The Director's office was large enough for conferences. Emil Jacobs had come to the Bureau after a distinguished career as a United States Attorney in Chicago, and to take this job he'd declined a seat on the U.S. Circuit Court of Appeals there. It went without saying that he could have held a partner's chair in any criminal-law firm in America, but from the day he'd passed the bar exam, Emil Jacobs had dedicated his life to putting criminals in jail. Part of that resulted from the fact that his father had suffered during the beer wars of Prohibition. Jacobs never forgot the scars his father bore for once having talked back to a South Side Gang enforcer. A small man, like his father, Emil Jacobs viewed his mission in life as protecting the weak from the evil. He pursued that mission with a religious fervor that hid behind a brilliant analytical mind. A rare Jew in a largely Irish-Catholic agency, he'd been made an honorary member of seventeen Hibernian lodges. While J. Edgar Hoover had been known in the field as "Director Hoover," to the current crop of agents, Director Jacobs was "Emil."

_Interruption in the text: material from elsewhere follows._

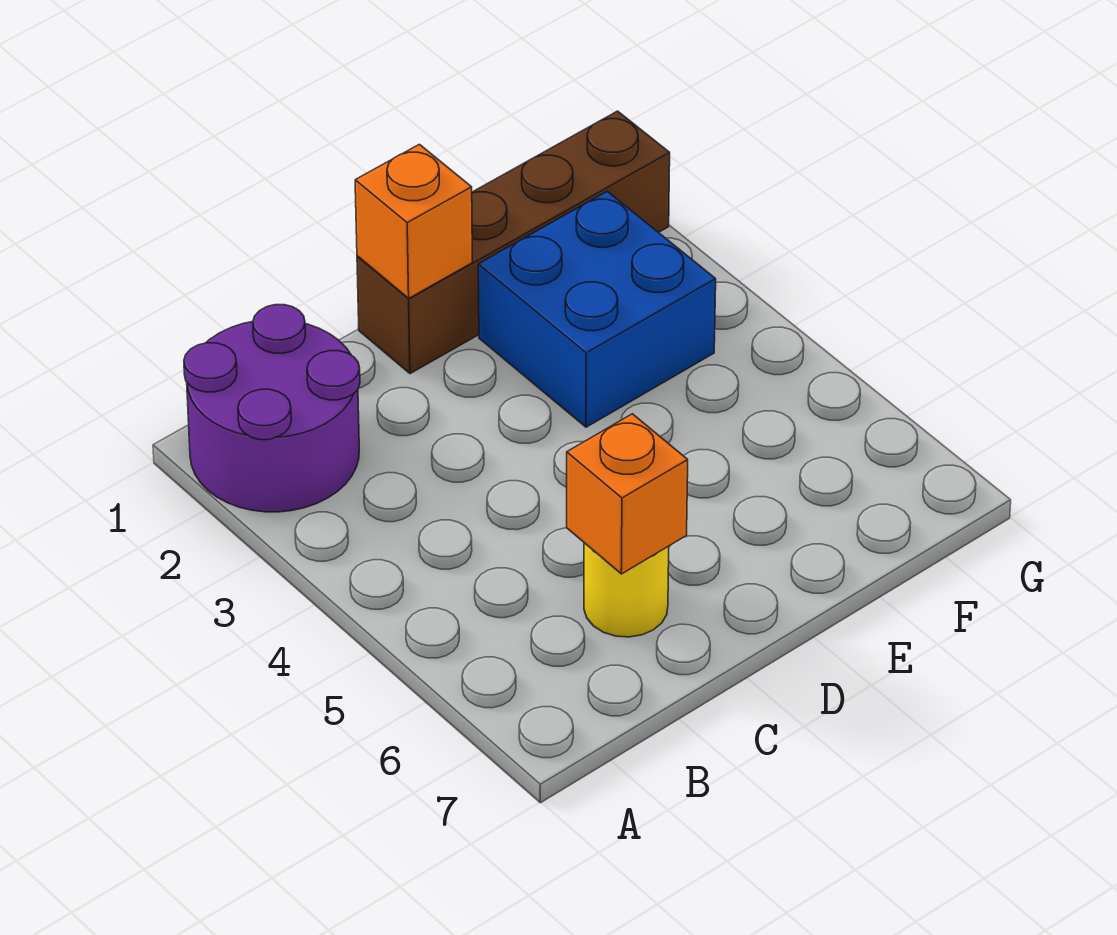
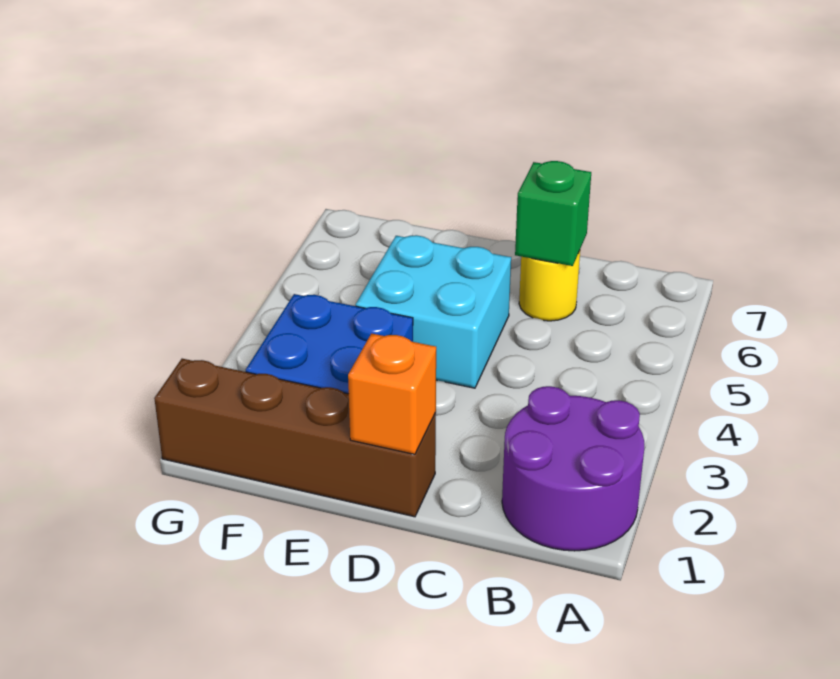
orange brick C6 level 2 -> green brick C6 level 2
none -> cyan brick D4:E5 level 1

"Your dad worked for me once," Jacobs said as he extended his hand to Agent Bright. "He's down on Marathon Key, isn't he? Still fishing for tarpon?"

"Yes, sir. How'd you know?"

"Every year he sends me a Chanukah card." Jacobs laughed. "It's a long story. I'm surprised he hasn't told you that one. So what's the story?"

Bright sat down and opened his briefcase, handing out the bound copies of his documents. He started talking, awkwardly at first, but in ten minutes he was fully warmed to the subject. Jacobs was flipping rapidly through the binder, but didn't miss a spoken word.